Given data below:

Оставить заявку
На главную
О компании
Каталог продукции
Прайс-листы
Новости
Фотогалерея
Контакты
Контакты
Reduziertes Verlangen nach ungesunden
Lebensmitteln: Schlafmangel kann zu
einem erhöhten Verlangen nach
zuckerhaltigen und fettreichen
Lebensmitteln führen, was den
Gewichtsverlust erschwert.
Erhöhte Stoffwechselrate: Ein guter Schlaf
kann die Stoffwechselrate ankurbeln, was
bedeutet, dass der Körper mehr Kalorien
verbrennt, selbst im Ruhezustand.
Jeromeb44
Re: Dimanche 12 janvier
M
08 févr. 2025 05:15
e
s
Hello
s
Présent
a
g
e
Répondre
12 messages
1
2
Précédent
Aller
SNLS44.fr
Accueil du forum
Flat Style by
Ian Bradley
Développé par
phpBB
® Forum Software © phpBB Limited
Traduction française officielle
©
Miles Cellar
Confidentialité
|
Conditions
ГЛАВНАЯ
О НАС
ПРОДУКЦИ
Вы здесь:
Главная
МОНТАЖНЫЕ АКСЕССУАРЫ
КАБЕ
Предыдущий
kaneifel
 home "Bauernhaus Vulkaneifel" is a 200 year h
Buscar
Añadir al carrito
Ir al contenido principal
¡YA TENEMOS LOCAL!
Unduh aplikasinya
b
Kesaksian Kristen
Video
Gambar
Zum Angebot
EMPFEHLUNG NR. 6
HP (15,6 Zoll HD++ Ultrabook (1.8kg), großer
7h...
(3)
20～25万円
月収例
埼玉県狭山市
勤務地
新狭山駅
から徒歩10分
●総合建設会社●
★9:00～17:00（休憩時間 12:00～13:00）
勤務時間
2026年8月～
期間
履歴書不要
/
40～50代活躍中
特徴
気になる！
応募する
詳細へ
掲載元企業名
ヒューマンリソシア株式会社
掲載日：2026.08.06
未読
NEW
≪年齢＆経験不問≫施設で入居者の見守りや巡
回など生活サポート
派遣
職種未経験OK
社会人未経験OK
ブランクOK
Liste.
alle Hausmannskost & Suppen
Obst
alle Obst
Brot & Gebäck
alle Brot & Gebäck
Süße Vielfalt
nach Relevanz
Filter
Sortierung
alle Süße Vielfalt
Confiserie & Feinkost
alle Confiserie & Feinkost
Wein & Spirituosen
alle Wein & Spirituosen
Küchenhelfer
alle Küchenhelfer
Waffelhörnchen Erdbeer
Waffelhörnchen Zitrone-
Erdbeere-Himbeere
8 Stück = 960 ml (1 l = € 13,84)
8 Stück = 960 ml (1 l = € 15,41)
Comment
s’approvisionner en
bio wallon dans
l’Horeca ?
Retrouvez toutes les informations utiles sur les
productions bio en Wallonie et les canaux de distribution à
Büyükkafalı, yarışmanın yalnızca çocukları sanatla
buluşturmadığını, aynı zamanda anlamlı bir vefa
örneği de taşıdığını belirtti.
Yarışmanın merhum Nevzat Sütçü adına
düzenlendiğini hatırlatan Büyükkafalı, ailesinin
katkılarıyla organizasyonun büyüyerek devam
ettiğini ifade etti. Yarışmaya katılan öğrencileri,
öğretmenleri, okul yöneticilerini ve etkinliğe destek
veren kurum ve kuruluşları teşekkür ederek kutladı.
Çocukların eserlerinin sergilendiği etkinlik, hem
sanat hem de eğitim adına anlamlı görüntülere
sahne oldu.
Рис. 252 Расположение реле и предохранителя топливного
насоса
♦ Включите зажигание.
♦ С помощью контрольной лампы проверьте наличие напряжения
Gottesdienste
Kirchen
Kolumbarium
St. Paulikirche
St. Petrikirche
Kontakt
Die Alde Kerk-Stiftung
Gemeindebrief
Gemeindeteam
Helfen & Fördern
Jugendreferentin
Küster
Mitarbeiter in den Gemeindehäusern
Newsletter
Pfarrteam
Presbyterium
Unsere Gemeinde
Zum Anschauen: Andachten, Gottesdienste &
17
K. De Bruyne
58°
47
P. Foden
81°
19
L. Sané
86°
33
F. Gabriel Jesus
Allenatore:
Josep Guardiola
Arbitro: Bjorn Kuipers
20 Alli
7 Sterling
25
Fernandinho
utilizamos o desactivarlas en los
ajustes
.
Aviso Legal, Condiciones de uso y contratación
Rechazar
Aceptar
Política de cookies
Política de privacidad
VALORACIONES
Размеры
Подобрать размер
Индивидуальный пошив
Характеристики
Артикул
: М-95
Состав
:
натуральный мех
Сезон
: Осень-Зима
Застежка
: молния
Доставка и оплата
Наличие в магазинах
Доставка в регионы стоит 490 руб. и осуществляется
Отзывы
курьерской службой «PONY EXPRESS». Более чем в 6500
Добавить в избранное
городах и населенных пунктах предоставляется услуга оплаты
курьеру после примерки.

End of Given data.

Transcribe the records above in full, exactly as they stand.

Оставить заявку
На главную
О компании
Каталог продукции
Прайс-листы
Новости
Фотогалерея
Контакты
Контакты
Reduziertes Verlangen nach ungesunden
Lebensmitteln: Schlafmangel kann zu
einem erhöhten Verlangen nach
zuckerhaltigen und fettreichen
Lebensmitteln führen, was den
Gewichtsverlust erschwert.
Erhöhte Stoffwechselrate: Ein guter Schlaf
kann die Stoffwechselrate ankurbeln, was
bedeutet, dass der Körper mehr Kalorien
verbrennt, selbst im Ruhezustand.
Jeromeb44
Re: Dimanche 12 janvier
M
08 févr. 2025 05:15
e
s
Hello
s
Présent
a
g
e
Répondre
12 messages
1
2
Précédent
Aller
SNLS44.fr
Accueil du forum
Flat Style by
Ian Bradley
Développé par
phpBB
® Forum Software © phpBB Limited
Traduction française officielle
©
Miles Cellar
Confidentialité
|
Conditions
ГЛАВНАЯ
О НАС
ПРОДУКЦИ
Вы здесь:
Главная
МОНТАЖНЫЕ АКСЕССУАРЫ
КАБЕ
Предыдущий
kaneifel
 home "Bauernhaus Vulkaneifel" is a 200 year h
Buscar
Añadir al carrito
Ir al contenido principal
¡YA TENEMOS LOCAL!
Unduh aplikasinya
b
Kesaksian Kristen
Video
Gambar
Zum Angebot
EMPFEHLUNG NR. 6
HP (15,6 Zoll HD++ Ultrabook (1.8kg), großer
7h...
(3)
20～25万円
月収例
埼玉県狭山市
勤務地
新狭山駅
から徒歩10分
●総合建設会社●
★9:00～17:00（休憩時間 12:00～13:00）
勤務時間
2026年8月～
期間
履歴書不要
/
40～50代活躍中
特徴
気になる！
応募する
詳細へ
掲載元企業名
ヒューマンリソシア株式会社
掲載日：2026.08.06
未読
NEW
≪年齢＆経験不問≫施設で入居者の見守りや巡
回など生活サポート
派遣
職種未経験OK
社会人未経験OK
ブランクOK
Liste.
alle Hausmannskost & Suppen
Obst
alle Obst
Brot & Gebäck
alle Brot & Gebäck
Süße Vielfalt
nach Relevanz
Filter
Sortierung
alle Süße Vielfalt
Confiserie & Feinkost
alle Confiserie & Feinkost
Wein & Spirituosen
alle Wein & Spirituosen
Küchenhelfer
alle Küchenhelfer
Waffelhörnchen Erdbeer
Waffelhörnchen Zitrone-
Erdbeere-Himbeere
8 Stück = 960 ml (1 l = € 13,84)
8 Stück = 960 ml (1 l = € 15,41)
Comment
s’approvisionner en
bio wallon dans
l’Horeca ?
Retrouvez toutes les informations utiles sur les
productions bio en Wallonie et les canaux de distribution à
Büyükkafalı, yarışmanın yalnızca çocukları sanatla
buluşturmadığını, aynı zamanda anlamlı bir vefa
örneği de taşıdığını belirtti.
Yarışmanın merhum Nevzat Sütçü adına
düzenlendiğini hatırlatan Büyükkafalı, ailesinin
katkılarıyla organizasyonun büyüyerek devam
ettiğini ifade etti. Yarışmaya katılan öğrencileri,
öğretmenleri, okul yöneticilerini ve etkinliğe destek
veren kurum ve kuruluşları teşekkür ederek kutladı.
Çocukların eserlerinin sergilendiği etkinlik, hem
sanat hem de eğitim adına anlamlı görüntülere
sahne oldu.
Рис. 252 Расположение реле и предохранителя топливного
насоса
♦ Включите зажигание.
♦ С помощью контрольной лампы проверьте наличие напряжения
Gottesdienste
Kirchen
Kolumbarium
St. Paulikirche
St. Petrikirche
Kontakt
Die Alde Kerk-Stiftung
Gemeindebrief
Gemeindeteam
Helfen & Fördern
Jugendreferentin
Küster
Mitarbeiter in den Gemeindehäusern
Newsletter
Pfarrteam
Presbyterium
Unsere Gemeinde
Zum Anschauen: Andachten, Gottesdienste &
17
K. De Bruyne
58°
47
P. Foden
81°
19
L. Sané
86°
33
F. Gabriel Jesus
Allenatore:
Josep Guardiola
Arbitro: Bjorn Kuipers
20 Alli
7 Sterling
25
Fernandinho
utilizamos o desactivarlas en los
ajustes
.
Aviso Legal, Condiciones de uso y contratación
Rechazar
Aceptar
Política de cookies
Política de privacidad
VALORACIONES
Размеры
Подобрать размер
Индивидуальный пошив
Характеристики
Артикул
: М-95
Состав
:
натуральный мех
Сезон
: Осень-Зима
Застежка
: молния
Доставка и оплата
Наличие в магазинах
Доставка в регионы стоит 490 руб. и осуществляется
Отзывы
курьерской службой «PONY EXPRESS». Более чем в 6500
Добавить в избранное
городах и населенных пунктах предоставляется услуга оплаты
курьеру после примерки.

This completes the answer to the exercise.